Internal market strength can also be perceived by reviewing Down Volume vs. Up Volume. Again we use the NYSE (NYA) as our proxy for the US equity markets. In the chart below, note that the Down/Up Volume ratio has declined since early June while the SPX has remained in its trading range. A similar downslope can be seen during the SPX uptrend from the Feb lows through late April. Although the SPX has not performed as strongly as the Down/Up volume ratio would suggest, the decline in the ratio is a positive development and lends support to the positive divergences seen in these internal market measures.
Finally, we assess market sentiment and the fear gauge by reviewing VIX and the Put/Call ratio. Our interest is to identify indicators applied to these measures that can help pinpoint extremes in sentiment and potential changes in trend.

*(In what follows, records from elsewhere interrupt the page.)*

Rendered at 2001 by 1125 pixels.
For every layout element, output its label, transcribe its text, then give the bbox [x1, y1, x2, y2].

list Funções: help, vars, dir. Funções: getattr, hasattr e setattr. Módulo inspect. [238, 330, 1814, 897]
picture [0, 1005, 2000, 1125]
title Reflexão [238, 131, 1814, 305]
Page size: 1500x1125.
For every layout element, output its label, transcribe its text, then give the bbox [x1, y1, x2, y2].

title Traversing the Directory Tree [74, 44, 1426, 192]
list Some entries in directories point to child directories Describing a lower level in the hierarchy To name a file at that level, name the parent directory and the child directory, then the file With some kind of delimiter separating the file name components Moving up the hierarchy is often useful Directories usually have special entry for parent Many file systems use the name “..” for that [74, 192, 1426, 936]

As for VIX, we view VIX with an RSI (14) below 50 as bullish for equities. In addition, we look for potential market turns by measuring the gap between the closing price of VIX and its 50-day exponential moving average. The wider the gap, the more likely that a trend change in equities will occur. Note that wide gaps in early May, early June, late June and early July (see blue rectangles) preceded a bounce in SPX. Today, there is a modest gap (no extreme reading), yet VIX is bullish at an RSI reading of 40.

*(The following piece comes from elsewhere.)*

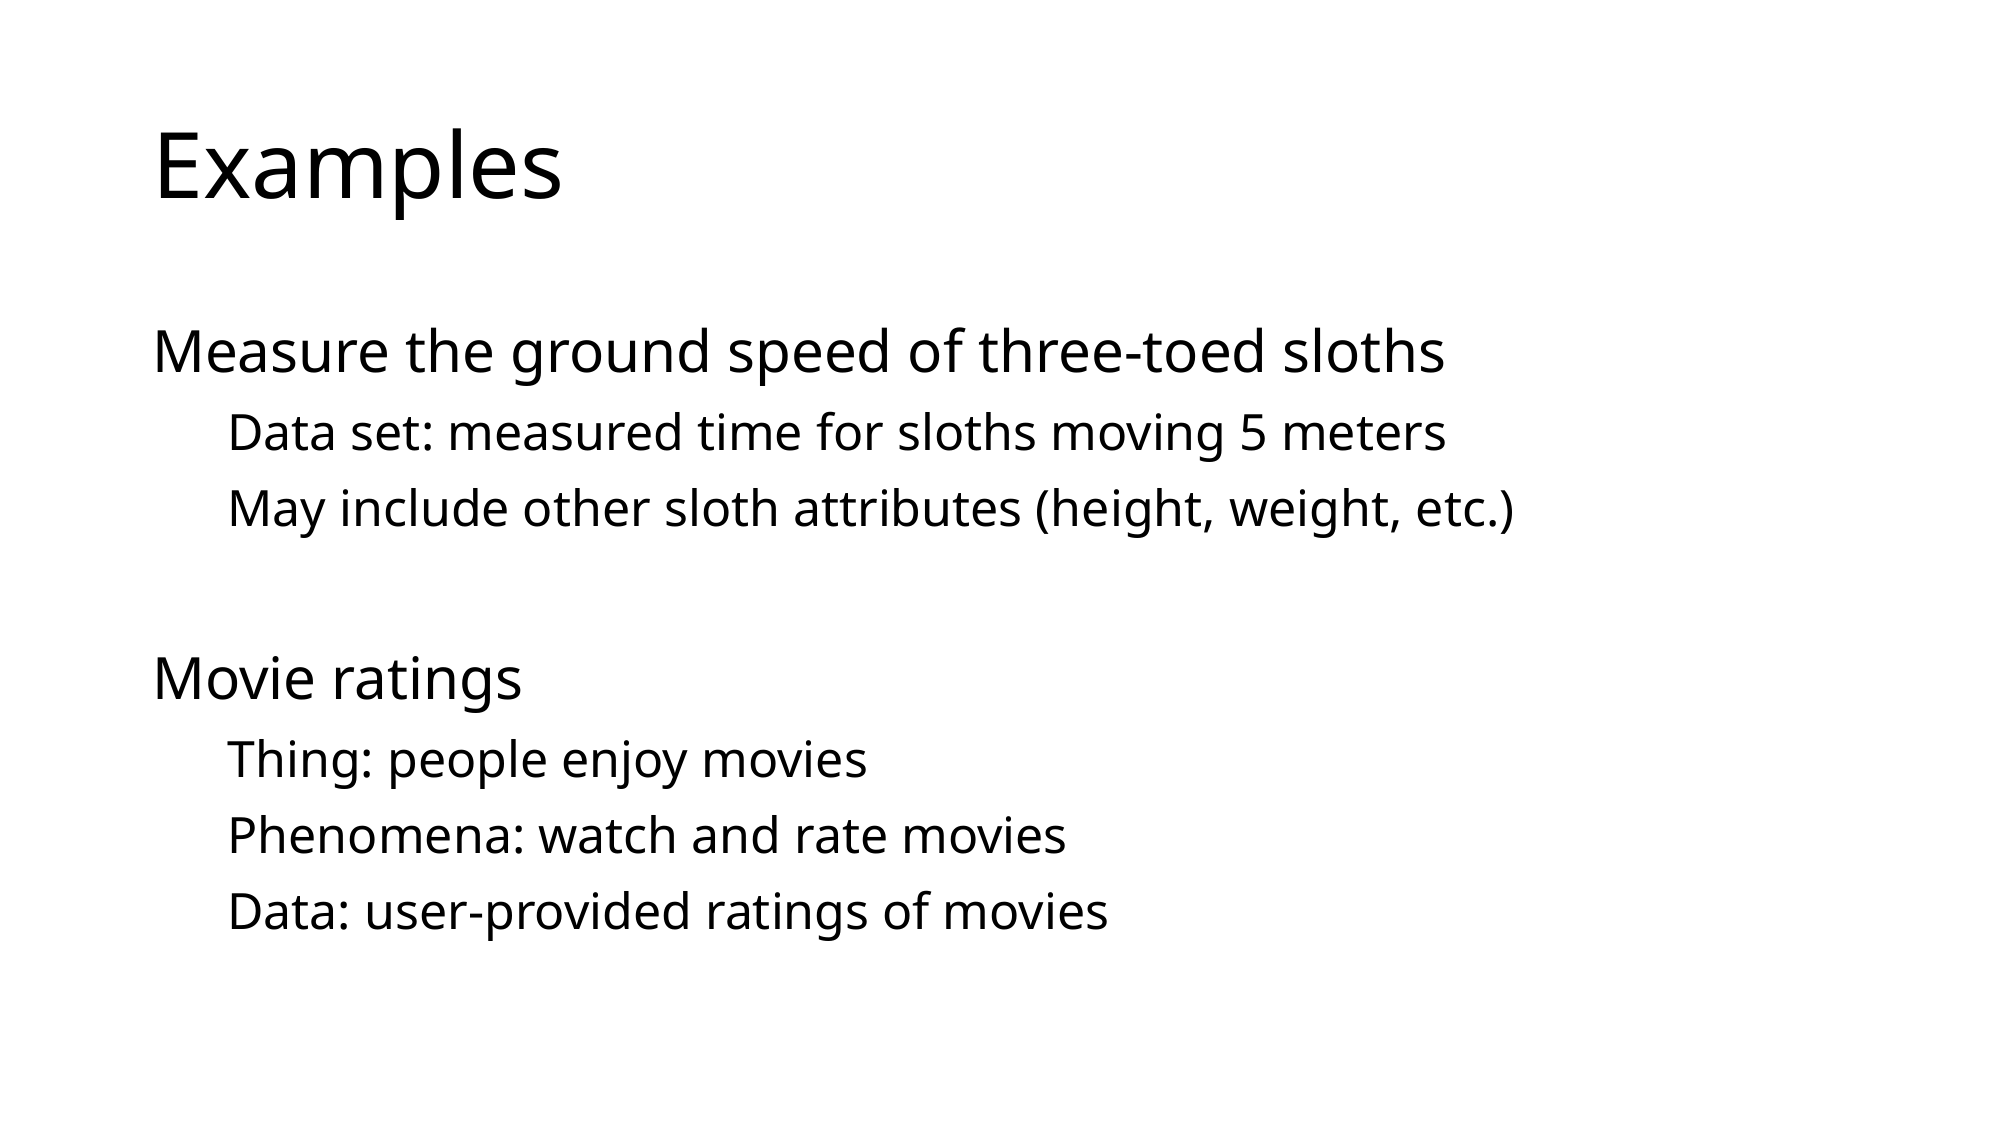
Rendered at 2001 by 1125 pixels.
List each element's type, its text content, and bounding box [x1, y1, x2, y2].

Put/Call (P/C) is used in conjunction with VIX as our sentiment/fear indicator. We see value in tracking P/C extremes as well as extremes in its 13-day exponential moving average. Note the extreme low in P/C and its moving average in mid-April, which preceded the market drop (P/C is used as a contrary indicator). Spikes can be seen near option expiration dates in the 3rd week of April, May and June. A peak of 1.25 in early July signaled a bounce in equities. Per the chart below, P/C is neutral (there is a large neutral zone bound by .80 at a low and 1.0 at a high), and is not signaling an extreme reading.
After assessing the SPX relative to its trendlines and RSI, measurements of internal strength, momentum and sentiment indicators, we can arrive at a perspective on the condition of the US equity markets as represented by SPX. Based on all of the above, we are mildly bullish, and would hold off on establishing short positions even though the SPX trend remains down (or at best in a trading range). These signs of SPX strength and positive divergence would next compel us to review the various sectors of the S&P500, to identify where pockets of relative strength are surfacing. While we try not to pick market tops and bottoms, the sentiment and breadth indicators help us to identify potential market extremes, while moving averages and RSI help to confirm trend and validate price action. As always, price action is the number one focus, as we should use technical indicators within the context of the prevailing trend. But don't ignore the value that various indicators convey in pointing out divergences and early warning signs.